++++ Exercise data ++++
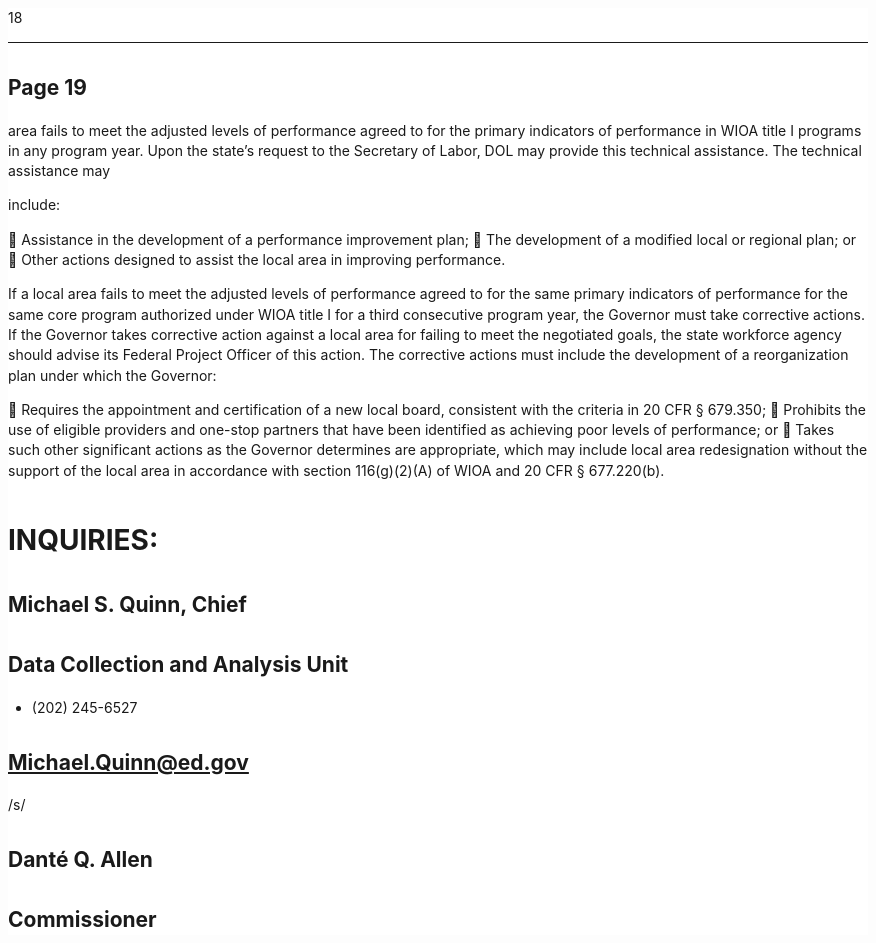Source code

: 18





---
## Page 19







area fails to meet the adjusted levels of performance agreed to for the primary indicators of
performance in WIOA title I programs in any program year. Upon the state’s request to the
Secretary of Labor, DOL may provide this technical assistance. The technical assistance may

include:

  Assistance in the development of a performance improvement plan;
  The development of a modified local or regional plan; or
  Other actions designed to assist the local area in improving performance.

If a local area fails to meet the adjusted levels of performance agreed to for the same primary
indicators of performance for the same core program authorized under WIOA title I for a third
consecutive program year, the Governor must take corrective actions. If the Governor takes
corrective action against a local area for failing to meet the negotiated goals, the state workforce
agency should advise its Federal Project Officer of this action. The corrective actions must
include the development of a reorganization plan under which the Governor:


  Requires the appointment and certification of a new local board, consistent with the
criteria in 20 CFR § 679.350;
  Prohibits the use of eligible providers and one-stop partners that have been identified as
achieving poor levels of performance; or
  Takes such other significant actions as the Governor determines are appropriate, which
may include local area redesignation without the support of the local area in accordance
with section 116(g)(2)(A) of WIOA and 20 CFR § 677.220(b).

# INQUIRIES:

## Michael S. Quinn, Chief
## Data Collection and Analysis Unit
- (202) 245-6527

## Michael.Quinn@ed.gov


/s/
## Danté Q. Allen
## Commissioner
++++
++++ Exercise data ++++
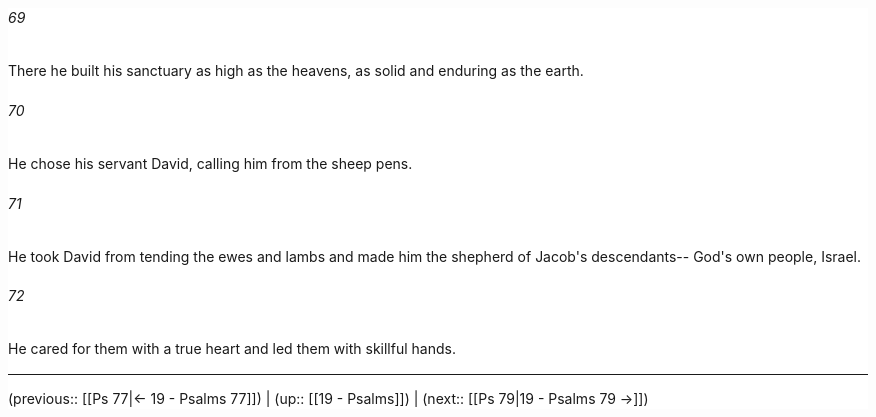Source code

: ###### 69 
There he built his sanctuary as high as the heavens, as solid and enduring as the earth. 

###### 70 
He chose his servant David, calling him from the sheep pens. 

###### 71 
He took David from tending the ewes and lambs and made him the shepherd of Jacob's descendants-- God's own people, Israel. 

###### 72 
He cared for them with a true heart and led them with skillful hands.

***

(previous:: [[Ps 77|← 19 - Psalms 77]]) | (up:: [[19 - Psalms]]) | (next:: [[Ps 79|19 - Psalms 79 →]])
++++
### Try it
From the data, list each line in which the string "Quinn" appears.

### Solution to this task
## Michael S. Quinn, Chief
## Michael.Quinn@ed.gov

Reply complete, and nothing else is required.